Adding or changing Objax modules

This guide explains how to add a new module to Objax or change existing one.

In addition to this guide, consider looking at an example pull request which adds new module with documentation.

Writing code

When adding new module or function, you have to decide where to put it. Typical locations of new modules and functions are the following:

  • objax/functional contains various stateless functions (non-modules) which are used in machine learning. For example: loss functions, activations, stateless ops.

  • objax/io contains routines for model saving and loading.

  • objax/nn contains layers, which serve as building blocks for neural network. It also contains initializes for layer parameters.

  • objax/optimizer contains optimizers.

  • objax/privacy contains code for privacy-preserving training of neural networks.

  • objax/random contains routines for random number generation.

  • objax/zoo is a “model zoo” of various well-known neural network architectures.

When writing code we follow PEP8 style guide with the following two exceptions:

  • We maximum line length to 120 characters.

  • We allow to assign lambda, e.g. f = lambda x: x

  • In addition we recommend trying to keep APIs ordered alphabetically when feasible within source code files.

Note: Remember to add your new APIs in __all__ variable (also ordered alphabetically) at the top of the file to make them visible.

Script ./tests/run_linter.sh automatically checks majority of code style violations. PyCharm code formatter could be used to automatically reformat code.

Writing unit tests

Unit tests are required for most code changes and new code of Objax library. However tests are not required for examples.

All unit tests are placed into tests directory. They are grouped into different files based on what they are testing. For example tests/conv.py contains unit tests for convolution modules.

We use Python unittest module for tests.

Writing documentation

Documentation for specific APIs is written inside docstrings within the code (example for Conv2D).

Other documentation is stored in docs subdirectory of Objax repository. It uses reST as a markup language, and Sphinx automatically generates documentation for objax.readthedocs.io.

Docstrings

All public facing classes, functions and class methods should have a short docstring describing what they are doing.

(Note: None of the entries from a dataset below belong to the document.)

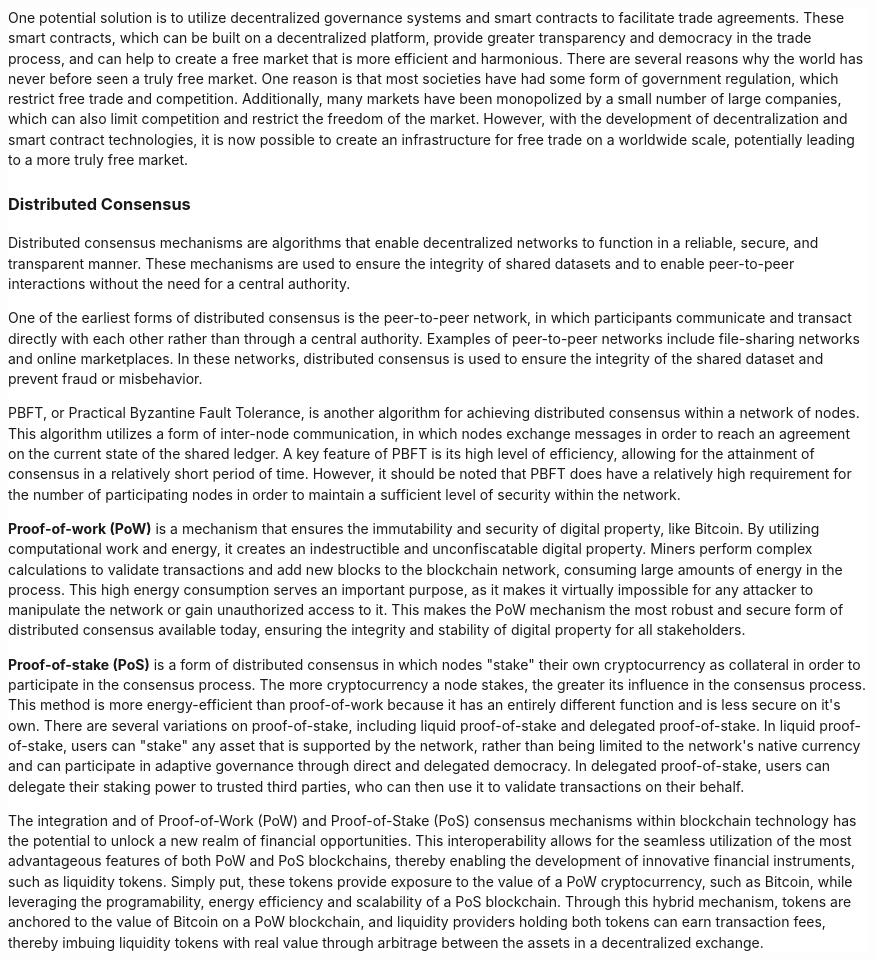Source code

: One potential solution is to utilize decentralized governance systems and smart contracts to facilitate trade agreements. These smart contracts, which can be built on a decentralized platform, provide greater transparency and democracy in the trade process, and can help to create a free market that is more efficient and harmonious. There are several reasons why the world has never before seen a truly free market. One reason is that most societies have had some form of government regulation, which restrict free trade and competition. Additionally, many markets have been monopolized by a small number of large companies, which can also limit competition and restrict the freedom of the market. However, with the development of decentralization and smart contract technologies, it is now possible to create an infrastructure for free trade on a worldwide scale, potentially leading to a more truly free market.

### Distributed Consensus

Distributed consensus mechanisms are algorithms that enable decentralized networks to function in a reliable, secure, and transparent manner. These mechanisms are used to ensure the integrity of shared datasets and to enable peer-to-peer interactions without the need for a central authority.

One of the earliest forms of distributed consensus is the peer-to-peer network, in which participants communicate and transact directly with each other rather than through a central authority. Examples of peer-to-peer networks include file-sharing networks and online marketplaces. In these networks, distributed consensus is used to ensure the integrity of the shared dataset and prevent fraud or misbehavior.

PBFT, or Practical Byzantine Fault Tolerance, is another algorithm for achieving distributed consensus within a network of nodes. This algorithm utilizes a form of inter-node communication, in which nodes exchange messages in order to reach an agreement on the current state of the shared ledger. A key feature of PBFT is its high level of efficiency, allowing for the attainment of consensus in a relatively short period of time. However, it should be noted that PBFT does have a relatively high requirement for the number of participating nodes in order to maintain a sufficient level of security within the network.

**Proof-of-work (PoW)** is a mechanism that ensures the immutability and security of digital property, like Bitcoin. By utilizing computational work and energy, it creates an indestructible and unconfiscatable digital property. Miners perform complex calculations to validate transactions and add new blocks to the blockchain network, consuming large amounts of energy in the process. This high energy consumption serves an important purpose, as it makes it virtually impossible for any attacker to manipulate the network or gain unauthorized access to it. This makes the PoW mechanism the most robust and secure form of distributed consensus available today, ensuring the integrity and stability of digital property for all stakeholders.

**Proof-of-stake (PoS)** is a form of distributed consensus in which nodes "stake" their own cryptocurrency as collateral in order to participate in the consensus process. The more cryptocurrency a node stakes, the greater its influence in the consensus process. This method is more energy-efficient than proof-of-work because it has an entirely different function and is less secure on it's own. There are several variations on proof-of-stake, including liquid proof-of-stake and delegated proof-of-stake. In liquid proof-of-stake, users can "stake" any asset that is supported by the network, rather than being limited to the network's native currency and can participate in adaptive governance through direct and delegated democracy. In delegated proof-of-stake, users can delegate their staking power to trusted third parties, who can then use it to validate transactions on their behalf.

The integration and of Proof-of-Work (PoW) and Proof-of-Stake (PoS) consensus mechanisms within blockchain technology has the potential to unlock a new realm of financial opportunities. This interoperability allows for the seamless utilization of the most advantageous features of both PoW and PoS blockchains, thereby enabling the development of innovative financial instruments, such as liquidity tokens. Simply put, these tokens provide exposure to the value of a PoW cryptocurrency, such as Bitcoin, while leveraging the programability, energy efficiency and scalability of a PoS blockchain. Through this hybrid mechanism, tokens are anchored to the value of Bitcoin on a PoW blockchain, and liquidity providers holding both tokens can earn transaction fees, thereby imbuing liquidity tokens with real value through arbitrage between the assets in a decentralized exchange.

Functions and methods should also have a description of their arguments and return value.

To keep code easy to read, we recommend to write short and concise docstrings:

  • Try to keep description of classes and functions with 1-5 lines.

  • Try to fit description of each argument of each function within 1-2 lines.

  • Avoid putting examples or long descriptions into docstrings, those should go into reST docs.

Here is an example of how to write docstring for a function:

def cross_entropy_logits(logits: JaxArray, labels: JaxArray) -> JaxArray:
    """Computes the cross-entropy loss.

    Args:
        logits: (batch, #class) tensor of logits.
        labels: (batch, #class) tensor of label probabilities (e.g. labels.sum(axis=1) must be 1)

    Returns:
        (batch,) tensor of the cross-entropies for each entry.
    """
    return logsumexp(logits, axis=1) - (logits * labels).sum(1)

If you are only updating existing docstrings these changes will be automatically reflected in objax.readthedocs.io after pull request is merged into repository. When adding docstrings for new classes and functions, you also may need to update reST files as described below.

reST documentation

Updates of reST files are required either when new APIs are added (new function, new module) or when other (non API) documentation is needed.

Most of the API documentation is located in docs/source/objax They are grouped into different .rst files by the name of python package, for example docs/source/objax/nn.rst contains documentation for objax.nn package.

To add new class or function, you typically need to add name of the class or function into autosummary section and add autoclass or autofunction section for new class/function. Here is an example of changes which are needed to add documentation for Conv2D module:

.. autosummary::

  ...
  Conv2D
  ...

...

.. autoclass:: Conv2D
    :members:

    Additional documentation (non-docstrings) for Conv2D goes here.

For reference about reST syntax, refer to reST documentation or cheat sheet.